Species of single-celled organism

Cornutella profunda is a species of radiolarian in the family Theoperidae and the genus Cornutella. The abundance and actual geographic span of C. profunda has not yet been fully explored, however few have been caught in various regions around the world. Samples have seen in larger numbers in the Adriatic Sea, the South China Sea, and far off the coast of Southern Africa near Namibia, and in smaller numbers in all other oceans around the world.

==Description==
Cornutella profunda has been observed possessing a long conical shaped skeleton with holes over the entire body of the skeleton. They possess a single pseudopod which will extend from the tip of the conical structure. Like all species of radiolarian, C. profunda secretes a siliceous external skeleton and will contribute to the building of Siliceous ooze on the ocean floor once it dies. Their bodies are often found beneath this layer of "marine snow" in the sediments of oceans around the globe.
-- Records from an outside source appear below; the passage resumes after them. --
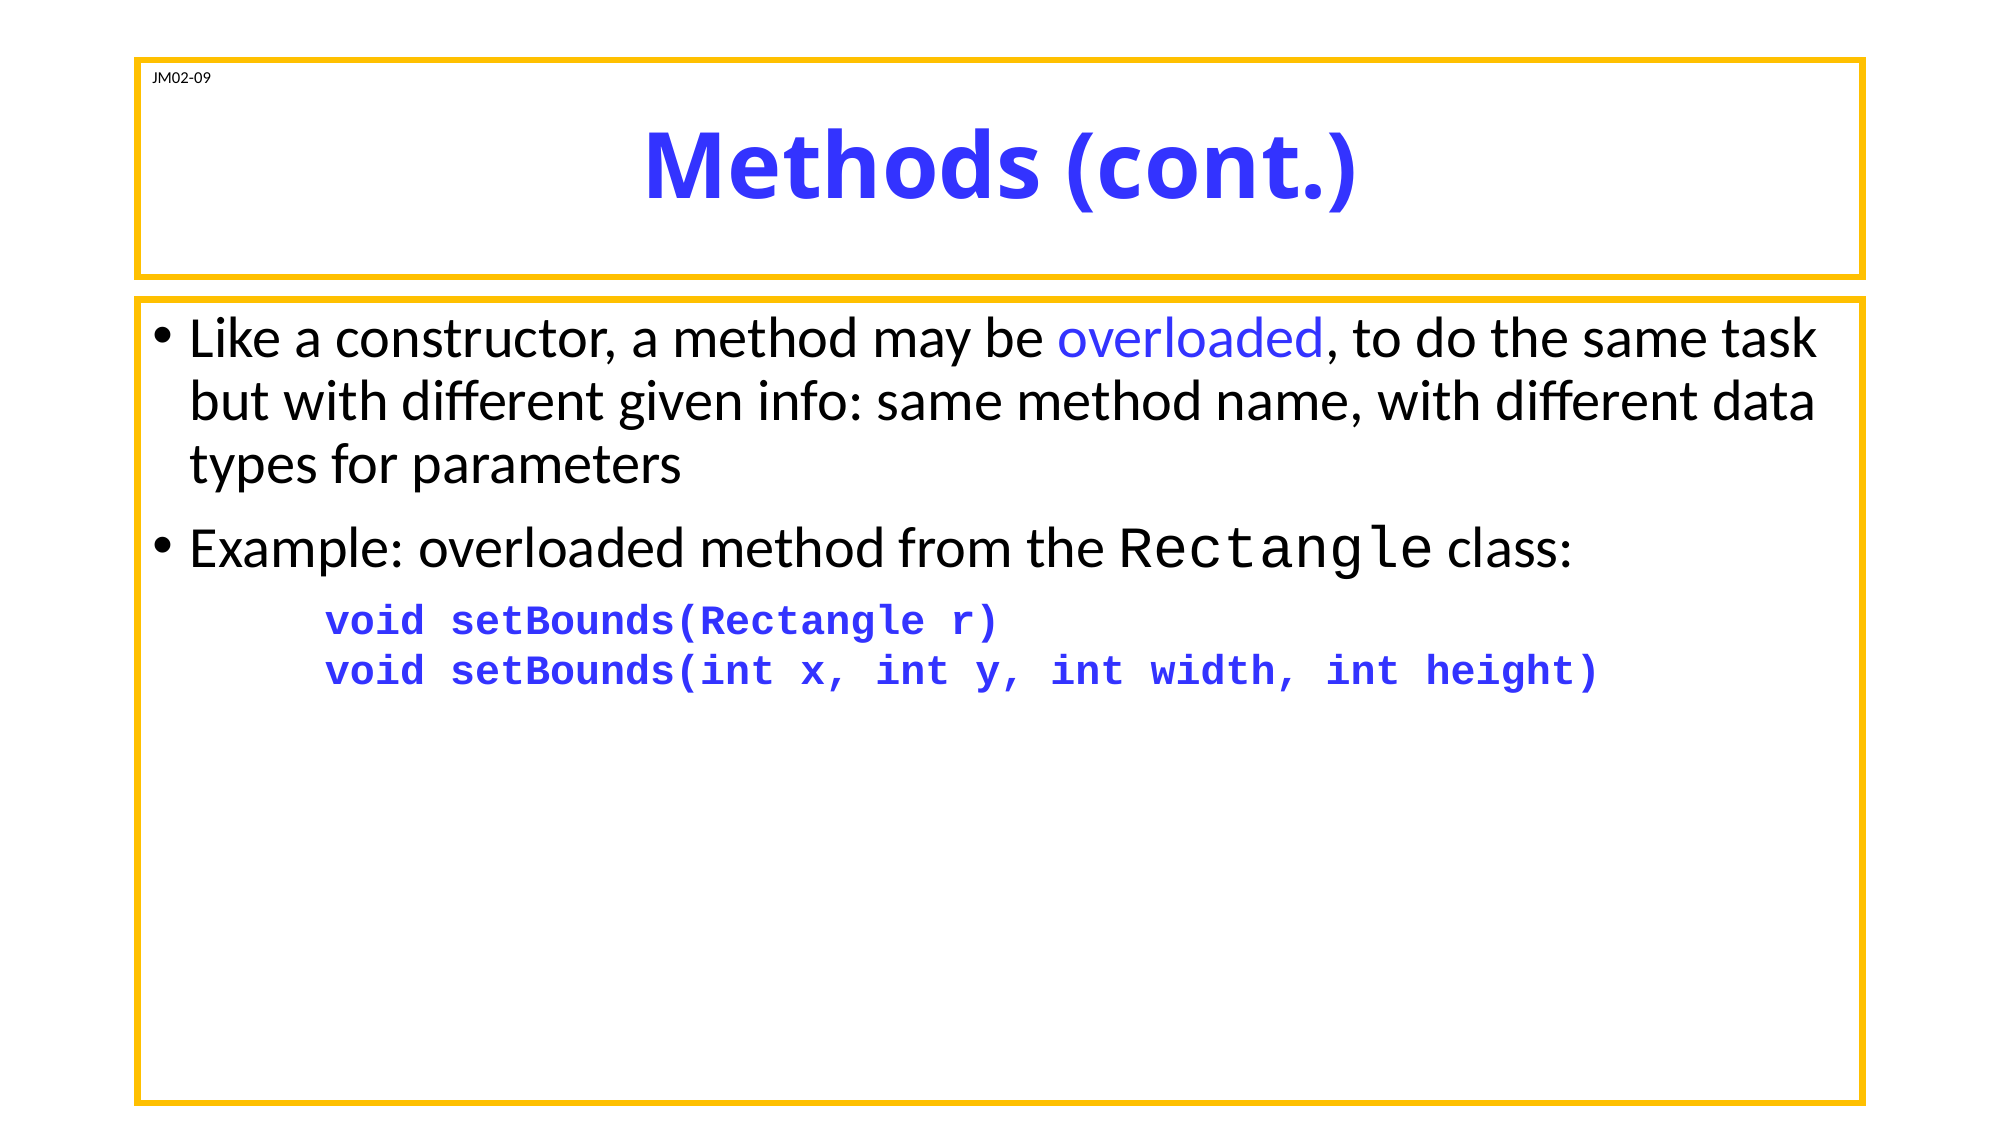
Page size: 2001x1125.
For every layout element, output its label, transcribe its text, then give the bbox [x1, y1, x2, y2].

text_box void setBounds(Rectangle r) void setBounds(int x, int y, int width, int height) [310, 585, 1646, 700]
list Like a constructor, a method may be overloaded, to do the same task but with different given info: same method name, with different data types for parameters Example: overloaded method from the Rectangle class: [137, 299, 1863, 1103]
title Methods (cont.) [137, 59, 1863, 278]
text_box JM02-09 [137, 59, 227, 95]
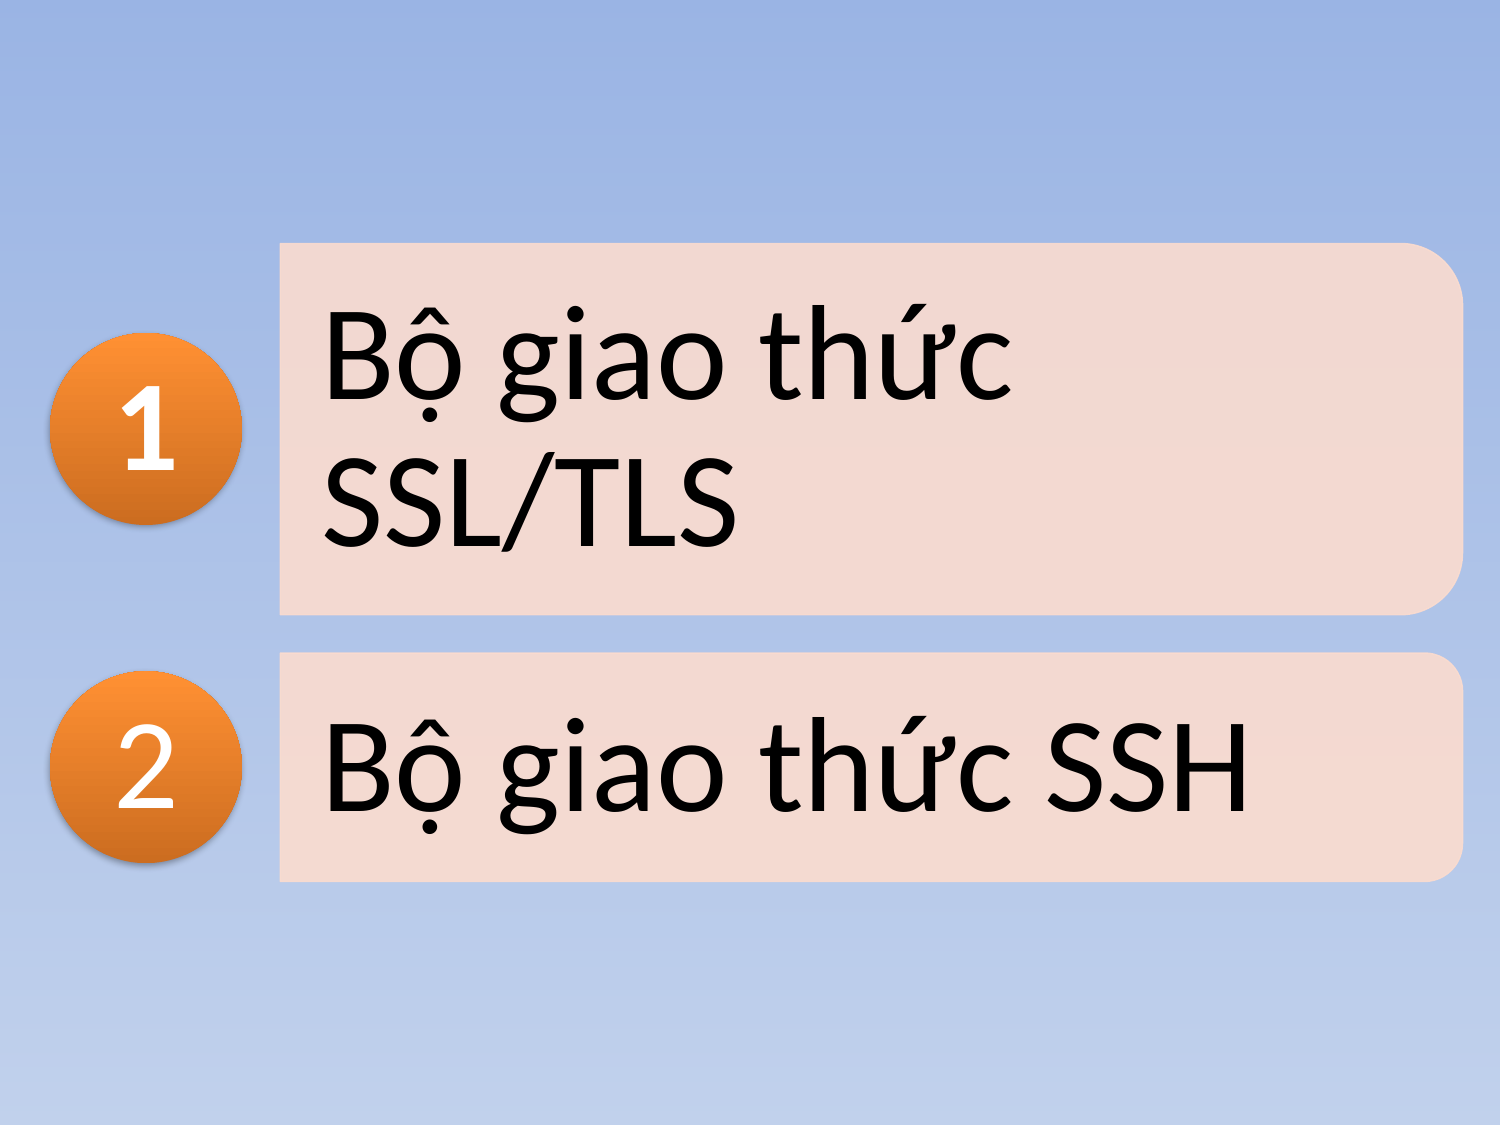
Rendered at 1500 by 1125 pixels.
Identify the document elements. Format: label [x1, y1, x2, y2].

They are considered to be Holoplankton and can be found living primarily at depths greater than 300 meters in all oceans, though they can be found at different depths. Due to a lack of research and the fragile nature of radiolarian skeletons, it is unknown what C. profunda does for food. Some radiolarians are filter feeders, some are hunters using their pseudopodia to capture prey, and some even have symbionts when living in higher waters. It is estimated that radiolarians within the class Polycystina live for approximately 1–2 months.

==Potential uses==
Cornutella profunda, as well as several other radiolarian species, have been observed in a variety of marine environments. Since radiolarians are holoplanktonic, they can easily be moved around by currents that are moving in the water. These, as well as others, could be used to track water masses as they move through the world's oceans.